— SOURCE DATA —
+++
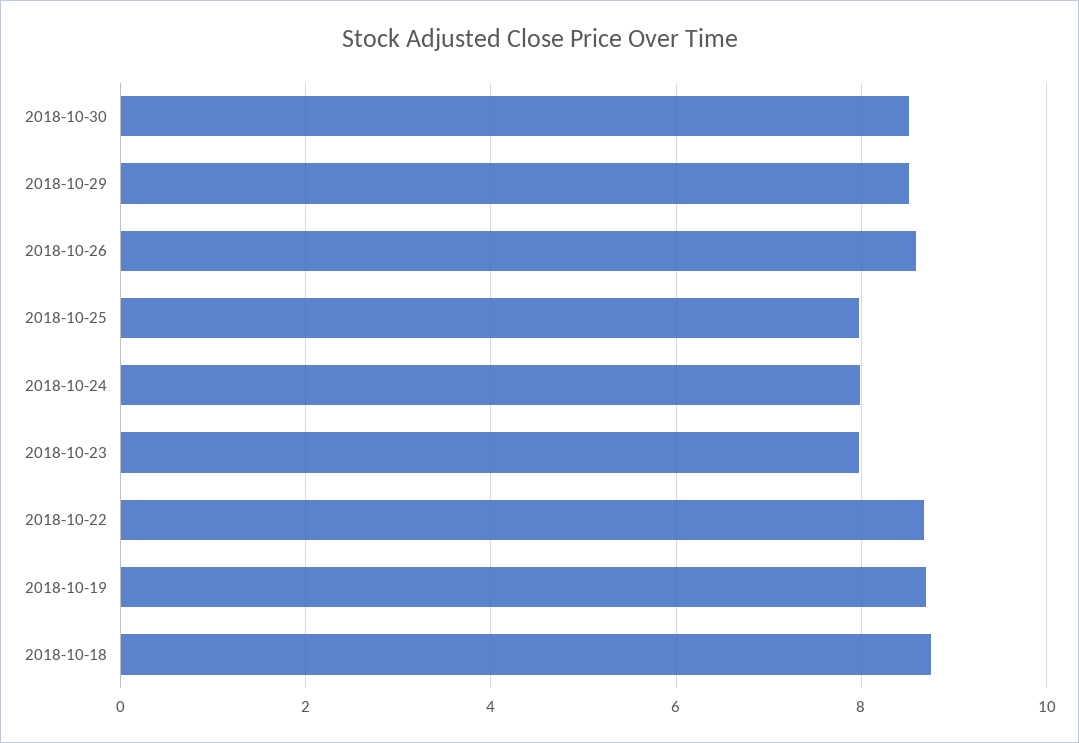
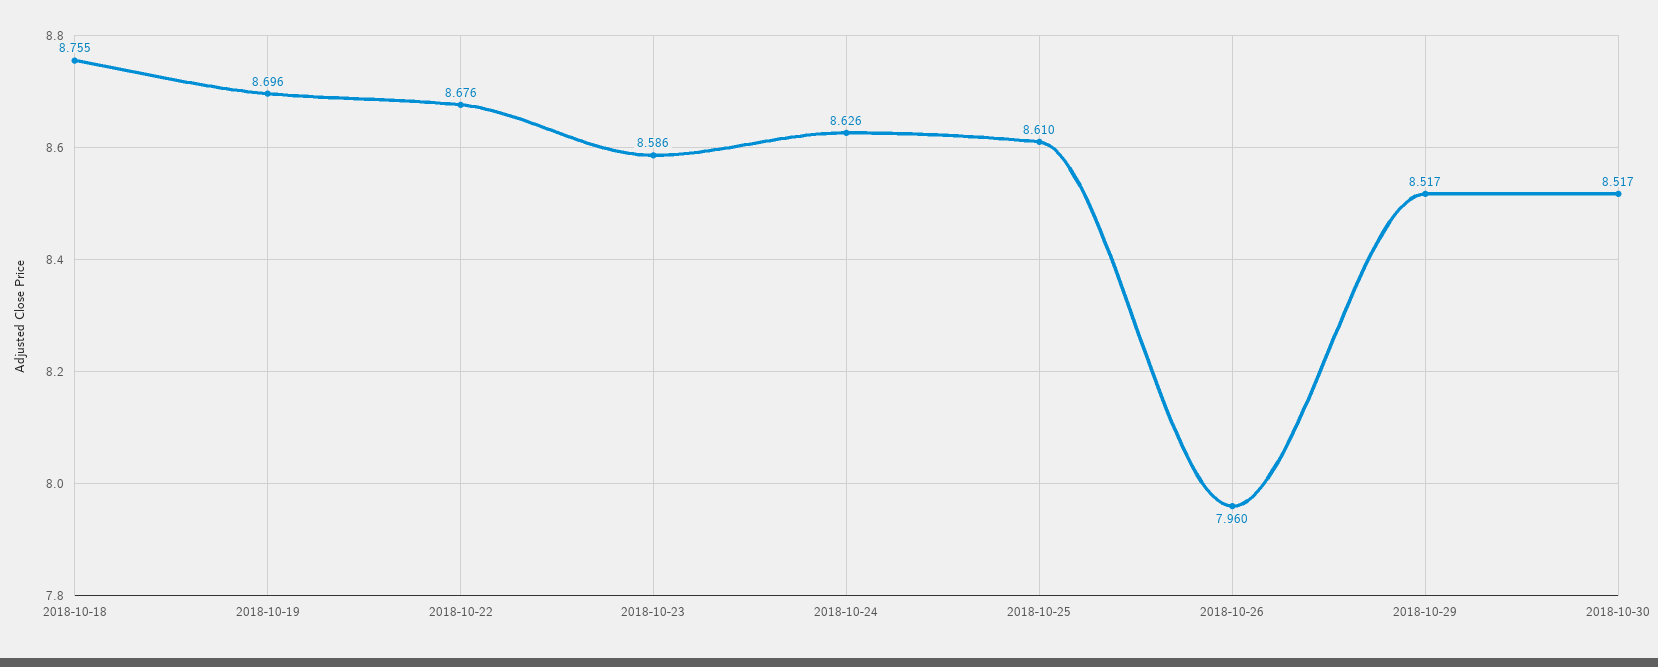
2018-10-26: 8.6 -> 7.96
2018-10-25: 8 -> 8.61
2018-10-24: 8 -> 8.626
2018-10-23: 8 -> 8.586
+++
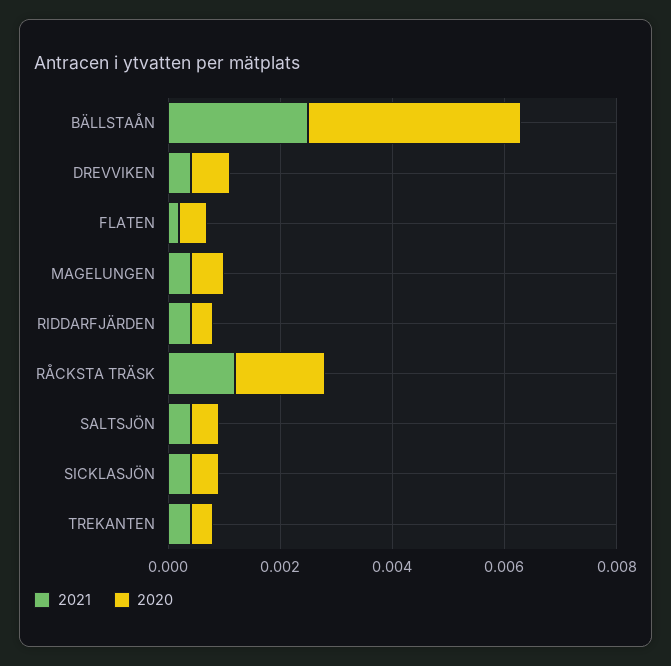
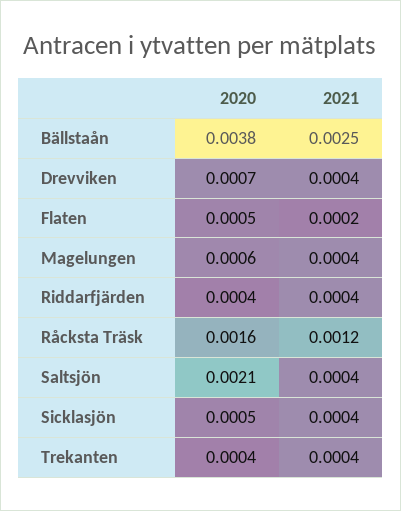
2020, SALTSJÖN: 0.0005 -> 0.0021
+++
— WORK INSTRUCTION —
Only one stretch of the data above is needed. Restate it word for word, from the line containing "2018-10-26: 8.6 -> 7.96" through the line containing "2018-10-23: 8 -> 8.586", both ends included.

— RESULT BELOW —
2018-10-26: 8.6 -> 7.96
2018-10-25: 8 -> 8.61
2018-10-24: 8 -> 8.626
2018-10-23: 8 -> 8.586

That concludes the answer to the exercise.